After I got home, I had to ask myself, “How do I stop this from ever happening again?” And I was forced to learn how to avoid the pain of doing this ever again, and it led to how we changed our business processes today. Also, we cut ties with everyone involved in that screw-up and haven’t done business with them since. 

The Importance of Resilience

If you’re willing to take a punch and keep getting hit (hopefully getting better each time), then you’ll succeed at damn near anything. But it’s so much easier said than done. How hard of a hit can you take and still come back for more? 

The conversation around mental resilience in the fire service comes up a lot, but it’s hard to train for. In running this business, I’ve gotten a lot of training for it, and I’ve noticed I can “take a punch” much better than I used to. Mostly because I’m not trying to avoid it, I know they happen, I just want to learn how to deal with them rather than avoid them. In the words of former boxer Mike Tyson, “Everyone’s got a plan until they get punched in the face.” 

Reps are More Important Than One Perfect Execution

A quality vs quantity experiment was done in a group of photography students at the University of Florida. Their professor put the class into two different groups. The first group would be graded on the amount of photos they could submit for their final test, regardless of their quality. 

The second group of students were told they would be graded on the quality of one single photo, they weren’t allowed to submit multiple photographs. 

The professor was surprised to learn that the group graded on quantity produced better photos. They iterated each time, played with lighting, and honed their skills.

The group who waited to take the perfect photo sat around contemplating what made a great photo. They knew their grade was on the line and wanted to make it perfect. But, while “sitting on the bench” talking about what a good photo was, the other group was out there working and getting better every day. 

You see, the only thing that’s going to make you better is experience.

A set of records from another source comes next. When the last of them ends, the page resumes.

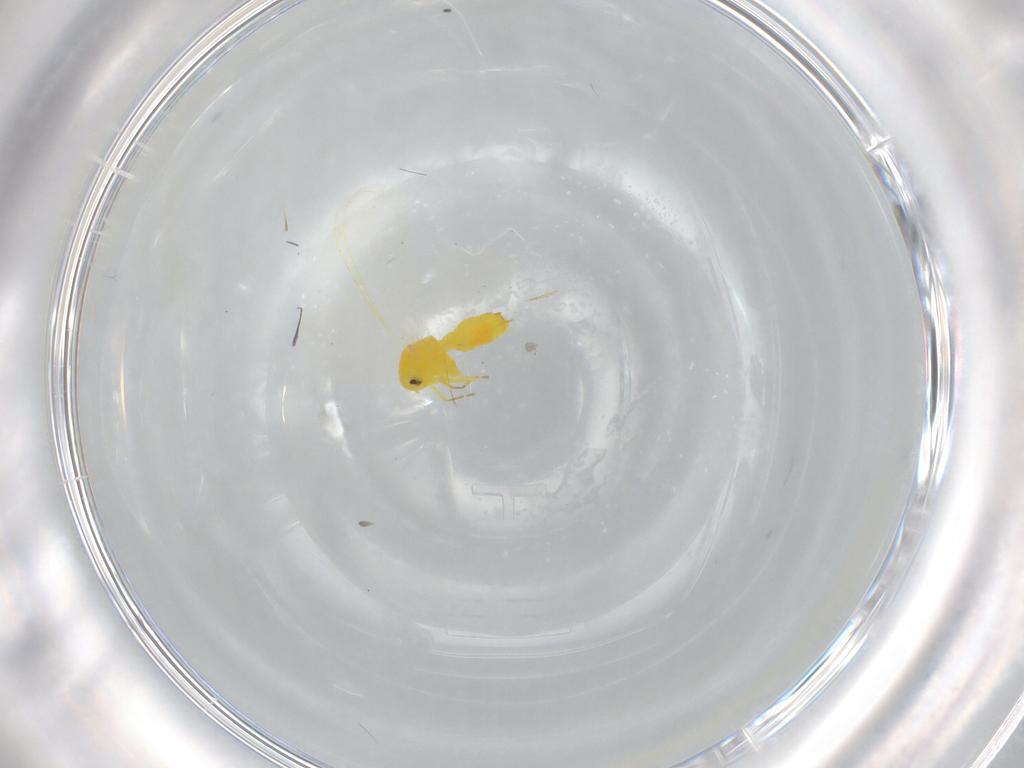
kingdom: Animalia
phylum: Arthropoda
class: Insecta
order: Hemiptera
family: Aleyrodidae
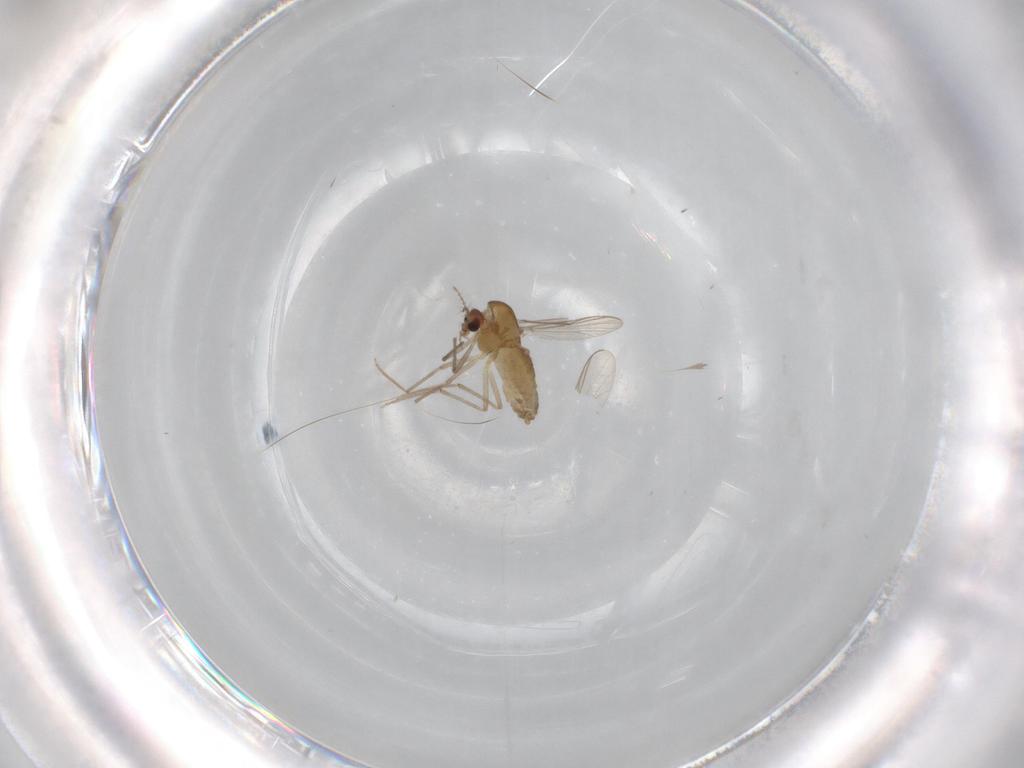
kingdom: Animalia
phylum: Arthropoda
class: Insecta
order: Diptera
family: Chironomidae
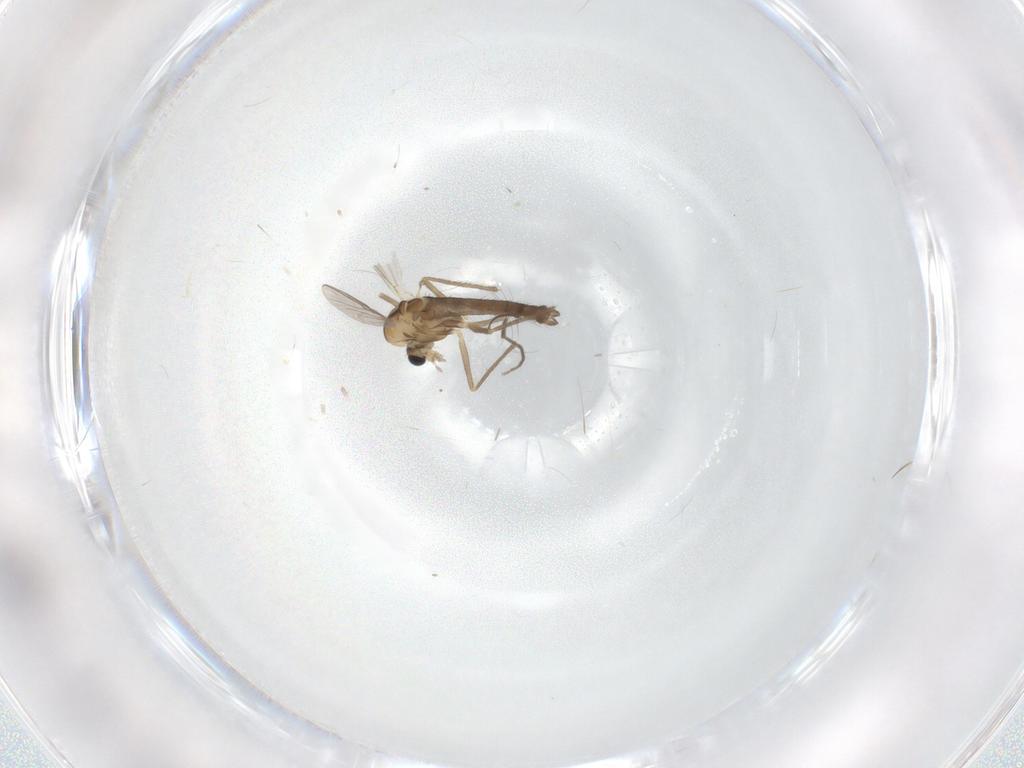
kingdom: Animalia
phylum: Arthropoda
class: Insecta
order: Diptera
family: Chironomidae
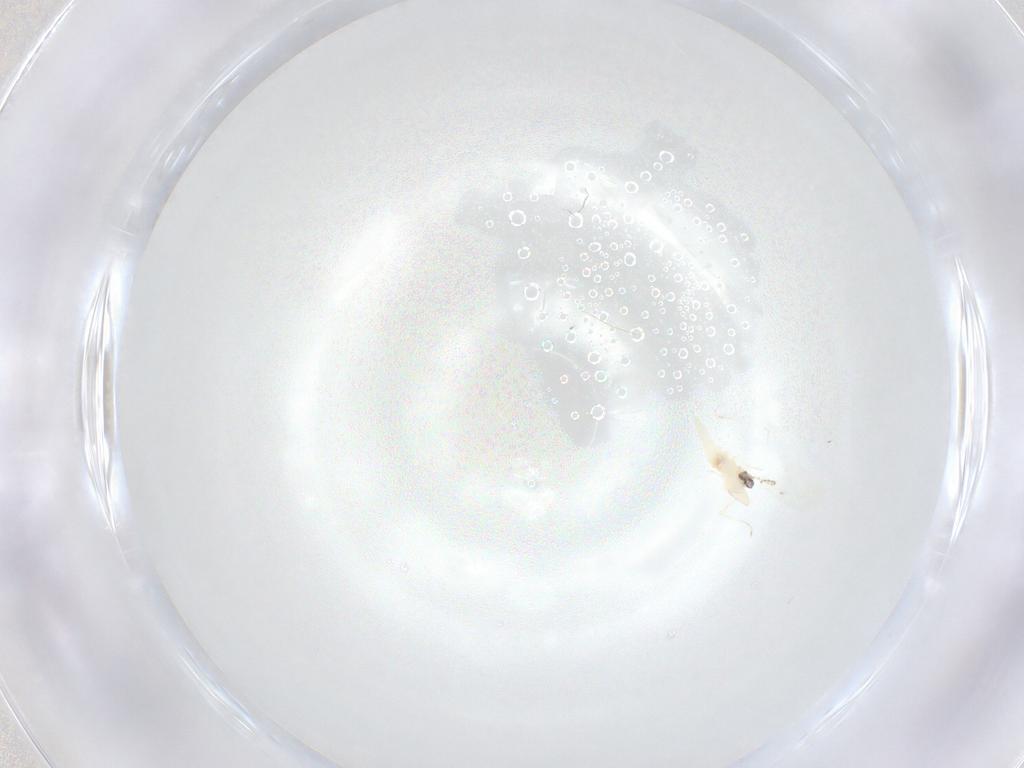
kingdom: Animalia
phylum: Arthropoda
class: Insecta
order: Diptera
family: Cecidomyiidae
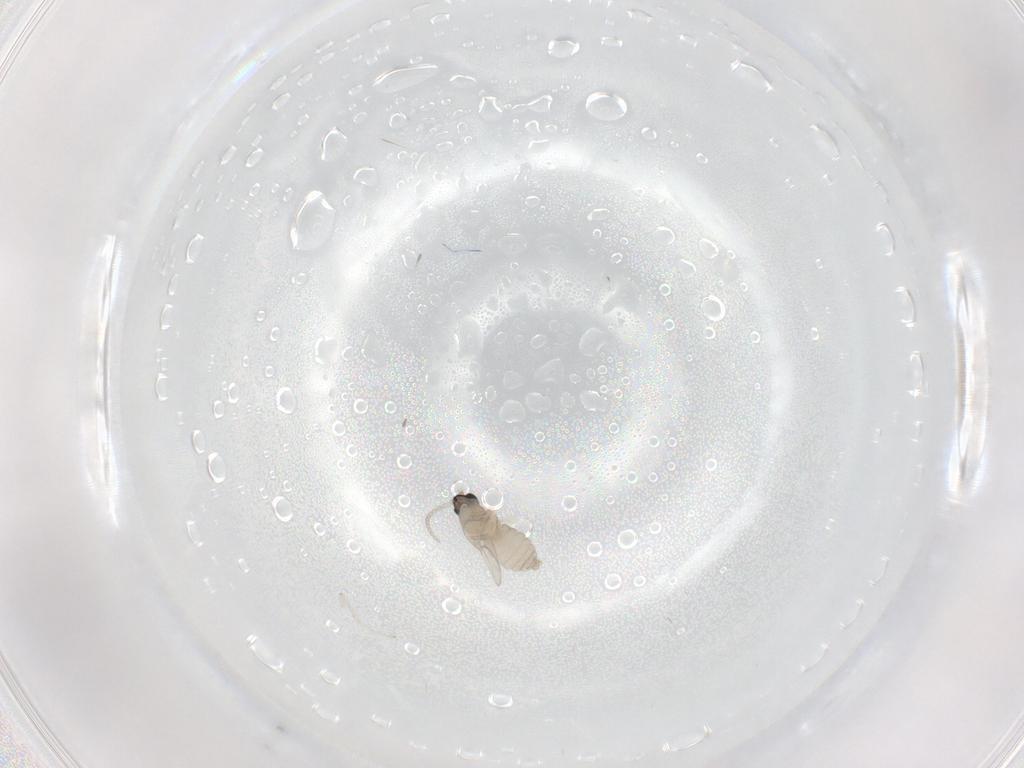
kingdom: Animalia
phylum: Arthropoda
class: Insecta
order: Diptera
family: Cecidomyiidae
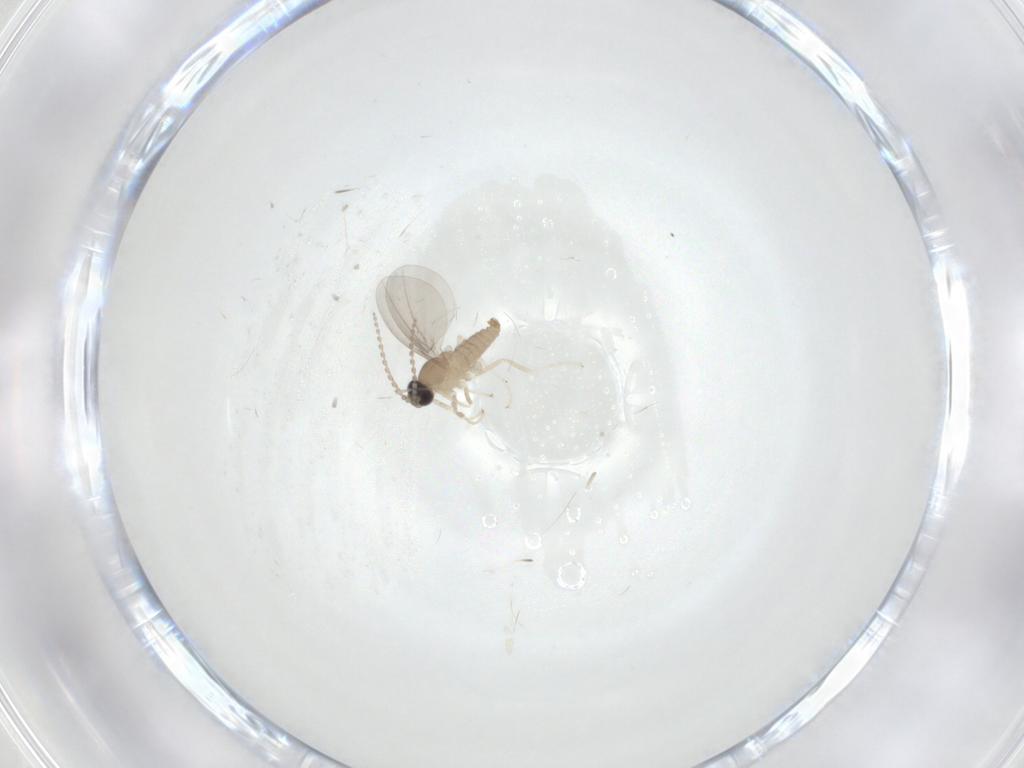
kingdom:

My advice to anyone who’s contemplating more than acting: there’s always a million reasons to not do something, and the “perfect time” will never arrive. Inertia seems to be the most powerful force in the universe. One will keep moving in the direction they’ve always been moving in, it’s really damn hard to turn around or change directions once you’ve been moving in the same direction for a long time. 

A Special Thank You

To my FDIC crew who kept my head on straight in a very challenging time of my life: my (almost wife) May, Rob, Meredith and the other firefighter-owned businesses that had my back and lifted me up. CRACKYL, FLAME, Notorious, Next Rung, Rekindled Lids and The Burn Box.

Jon Vought is a firefighter/paramedic on the job in South Florida who currently holds the rank of Captain with 16 years of experience. He started Rescue 1 CBD in 2020 on a mission to bring CBD into the mainstream of the U.S. Fire Service.